NEW YORK: Moody’s Investors Service – one of the two leading credit rating agencies – released its latest report reaffirming Pakistan’s sovereign credit rating at B3 with a stable economic outlook.
Moody’s also said that Pakistan’s medium-term growth outlook has been categorized as strong in the backdrop of China Pakistan Economic Corridor addressing infrastructure and energy constraints and the continuing macro stability enhancing reforms initiated by the present Government.
The rating is supported by Pakistan’s strong growth performance and continued commitment towards reform implementation under the International Monetary Fund to reinforce fiscal and monetary discipline achieved over the last four years.
The B3 rating is at number 16 out of the 21 tier rating and is only a notch above from the Caaa3 rating, which is assigned to countries that have substantial risks for potential investors. Pakistan was assigned the B3 rating in June 2015.
Moody’s expects real GDP growth to rise towards 6 percent over the next few years as the country improves competitiveness and continues its progress towards alleviating supply side bottlenecks.
The elimination of energy deficit, improved business productivity and boost to exports is expected to provide impetus for a high growth trajectory. However, foreign exchange reserve would still be vulnerable to any significant increase in imports.

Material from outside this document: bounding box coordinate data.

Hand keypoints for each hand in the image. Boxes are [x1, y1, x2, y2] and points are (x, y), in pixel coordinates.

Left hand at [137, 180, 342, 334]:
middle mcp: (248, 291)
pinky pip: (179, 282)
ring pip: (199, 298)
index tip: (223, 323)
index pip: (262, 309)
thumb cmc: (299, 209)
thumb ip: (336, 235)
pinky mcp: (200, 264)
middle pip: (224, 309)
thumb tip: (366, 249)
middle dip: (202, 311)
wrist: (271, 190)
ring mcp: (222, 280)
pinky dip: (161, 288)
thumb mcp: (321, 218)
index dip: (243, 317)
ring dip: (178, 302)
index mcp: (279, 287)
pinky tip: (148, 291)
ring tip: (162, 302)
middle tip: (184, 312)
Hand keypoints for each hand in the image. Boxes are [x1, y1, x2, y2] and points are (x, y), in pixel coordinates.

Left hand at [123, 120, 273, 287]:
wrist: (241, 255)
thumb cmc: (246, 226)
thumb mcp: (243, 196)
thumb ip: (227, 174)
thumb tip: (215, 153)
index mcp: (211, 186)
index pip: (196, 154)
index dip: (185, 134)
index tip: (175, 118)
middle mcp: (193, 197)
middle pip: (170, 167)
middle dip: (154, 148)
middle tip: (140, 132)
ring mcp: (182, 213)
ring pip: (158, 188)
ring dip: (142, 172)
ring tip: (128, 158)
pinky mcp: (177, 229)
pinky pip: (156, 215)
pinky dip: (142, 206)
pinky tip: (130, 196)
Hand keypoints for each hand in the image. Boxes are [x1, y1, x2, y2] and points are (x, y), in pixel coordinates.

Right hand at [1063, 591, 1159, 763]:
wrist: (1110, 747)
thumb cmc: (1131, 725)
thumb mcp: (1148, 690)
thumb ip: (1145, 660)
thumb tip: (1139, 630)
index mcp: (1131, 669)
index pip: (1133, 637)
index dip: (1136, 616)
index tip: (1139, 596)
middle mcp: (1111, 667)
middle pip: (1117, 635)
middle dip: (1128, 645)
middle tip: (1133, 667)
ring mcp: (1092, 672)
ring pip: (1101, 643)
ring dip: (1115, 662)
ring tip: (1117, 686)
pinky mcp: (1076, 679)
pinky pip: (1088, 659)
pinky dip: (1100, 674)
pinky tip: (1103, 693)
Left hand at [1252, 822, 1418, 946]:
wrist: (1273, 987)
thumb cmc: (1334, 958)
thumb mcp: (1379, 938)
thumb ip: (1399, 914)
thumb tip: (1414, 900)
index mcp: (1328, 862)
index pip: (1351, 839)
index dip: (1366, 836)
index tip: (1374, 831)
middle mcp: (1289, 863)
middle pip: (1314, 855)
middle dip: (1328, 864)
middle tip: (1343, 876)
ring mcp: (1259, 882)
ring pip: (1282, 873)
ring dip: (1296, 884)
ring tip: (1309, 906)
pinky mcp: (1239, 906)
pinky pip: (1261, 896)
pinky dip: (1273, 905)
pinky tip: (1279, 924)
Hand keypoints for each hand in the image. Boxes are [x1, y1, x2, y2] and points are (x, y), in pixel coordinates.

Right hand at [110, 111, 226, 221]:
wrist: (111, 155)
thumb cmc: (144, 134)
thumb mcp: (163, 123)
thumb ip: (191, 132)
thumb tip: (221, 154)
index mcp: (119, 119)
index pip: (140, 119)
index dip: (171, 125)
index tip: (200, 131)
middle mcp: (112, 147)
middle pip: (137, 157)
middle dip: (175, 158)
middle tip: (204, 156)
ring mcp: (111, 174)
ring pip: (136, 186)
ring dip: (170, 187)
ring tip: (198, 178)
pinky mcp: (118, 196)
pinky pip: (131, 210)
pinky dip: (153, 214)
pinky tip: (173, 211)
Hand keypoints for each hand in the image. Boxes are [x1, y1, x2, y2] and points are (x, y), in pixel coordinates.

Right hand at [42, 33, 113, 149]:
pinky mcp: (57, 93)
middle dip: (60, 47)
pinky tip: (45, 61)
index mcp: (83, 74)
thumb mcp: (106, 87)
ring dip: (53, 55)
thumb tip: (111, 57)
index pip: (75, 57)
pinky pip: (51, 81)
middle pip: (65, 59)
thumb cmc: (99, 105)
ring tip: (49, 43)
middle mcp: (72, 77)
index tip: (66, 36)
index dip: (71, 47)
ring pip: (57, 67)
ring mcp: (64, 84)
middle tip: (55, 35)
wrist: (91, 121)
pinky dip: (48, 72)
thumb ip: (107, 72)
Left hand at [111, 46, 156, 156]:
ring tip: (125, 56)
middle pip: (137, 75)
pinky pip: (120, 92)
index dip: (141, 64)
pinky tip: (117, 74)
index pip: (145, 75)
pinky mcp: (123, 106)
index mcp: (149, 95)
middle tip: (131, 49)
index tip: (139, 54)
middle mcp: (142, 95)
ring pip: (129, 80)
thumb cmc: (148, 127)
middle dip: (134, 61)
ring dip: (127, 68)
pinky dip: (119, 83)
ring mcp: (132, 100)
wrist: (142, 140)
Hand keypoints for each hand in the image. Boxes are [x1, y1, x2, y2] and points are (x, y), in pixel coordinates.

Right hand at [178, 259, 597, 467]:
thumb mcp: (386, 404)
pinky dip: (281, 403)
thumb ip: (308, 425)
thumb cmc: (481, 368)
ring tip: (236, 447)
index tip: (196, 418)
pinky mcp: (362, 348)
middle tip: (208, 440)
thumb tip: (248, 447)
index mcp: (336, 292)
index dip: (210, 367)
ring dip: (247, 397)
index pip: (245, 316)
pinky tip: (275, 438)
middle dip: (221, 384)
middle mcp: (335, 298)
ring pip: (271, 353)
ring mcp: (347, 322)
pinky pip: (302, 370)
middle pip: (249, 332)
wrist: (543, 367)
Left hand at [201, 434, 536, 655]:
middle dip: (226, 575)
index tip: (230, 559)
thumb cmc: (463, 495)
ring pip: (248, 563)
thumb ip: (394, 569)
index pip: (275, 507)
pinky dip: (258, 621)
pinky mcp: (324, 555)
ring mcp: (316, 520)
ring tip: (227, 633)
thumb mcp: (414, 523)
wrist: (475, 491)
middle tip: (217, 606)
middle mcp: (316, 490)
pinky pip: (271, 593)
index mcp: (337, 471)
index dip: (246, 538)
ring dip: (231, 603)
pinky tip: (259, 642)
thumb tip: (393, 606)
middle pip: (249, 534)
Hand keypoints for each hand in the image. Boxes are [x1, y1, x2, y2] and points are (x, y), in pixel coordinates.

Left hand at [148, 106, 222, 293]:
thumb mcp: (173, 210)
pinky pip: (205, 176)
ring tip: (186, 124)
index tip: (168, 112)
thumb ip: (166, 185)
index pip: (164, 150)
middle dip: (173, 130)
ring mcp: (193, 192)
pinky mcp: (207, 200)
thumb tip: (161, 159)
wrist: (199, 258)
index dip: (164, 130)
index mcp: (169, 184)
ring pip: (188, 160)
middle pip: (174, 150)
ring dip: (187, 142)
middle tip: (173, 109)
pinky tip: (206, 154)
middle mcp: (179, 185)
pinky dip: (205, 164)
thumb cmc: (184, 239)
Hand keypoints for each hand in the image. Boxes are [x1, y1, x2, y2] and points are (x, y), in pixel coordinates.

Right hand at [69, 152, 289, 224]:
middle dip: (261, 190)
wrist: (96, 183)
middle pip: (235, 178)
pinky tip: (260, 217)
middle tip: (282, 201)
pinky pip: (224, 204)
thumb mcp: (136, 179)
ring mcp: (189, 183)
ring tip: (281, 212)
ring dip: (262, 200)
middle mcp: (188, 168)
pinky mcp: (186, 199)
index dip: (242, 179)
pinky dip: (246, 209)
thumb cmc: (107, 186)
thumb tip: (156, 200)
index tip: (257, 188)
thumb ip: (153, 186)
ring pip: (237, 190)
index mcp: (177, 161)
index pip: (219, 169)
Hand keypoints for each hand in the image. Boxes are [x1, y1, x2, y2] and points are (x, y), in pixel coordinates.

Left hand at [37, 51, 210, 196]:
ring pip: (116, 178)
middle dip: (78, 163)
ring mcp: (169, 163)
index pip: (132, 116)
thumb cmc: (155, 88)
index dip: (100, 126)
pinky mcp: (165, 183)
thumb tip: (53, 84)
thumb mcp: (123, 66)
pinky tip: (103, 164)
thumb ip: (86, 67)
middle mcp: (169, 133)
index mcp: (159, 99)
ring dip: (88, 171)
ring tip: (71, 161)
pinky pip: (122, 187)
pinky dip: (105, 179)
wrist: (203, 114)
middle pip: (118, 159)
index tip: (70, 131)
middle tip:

“The government’s debt burden is high and fiscal deficits remain relatively wide, driven by a narrow revenue base that also restricts development spending,” said Moody’s.
Moody’s said that the budget deficit would touch 5 percent of the GDP in fiscal year 2018. “Large fiscal deficits and a reliance on short-term debt have also contributed to very high gross borrowing requirements,” it stated.
The outlook for growth is strong with stable macroeconomic indicators, discipline in fiscal and inflation management and maintenance of adequate foreign exchange reserves.
Moody’s report acknowledges Pakistan’s improved economic fundamentals and financial strength. It underscores the resilience of Pakistan’s economy, and indicates stalling of the government’s reform agenda including revenue reforms, widening of fiscal deficit and weakening of external payments position as future risks to the economy.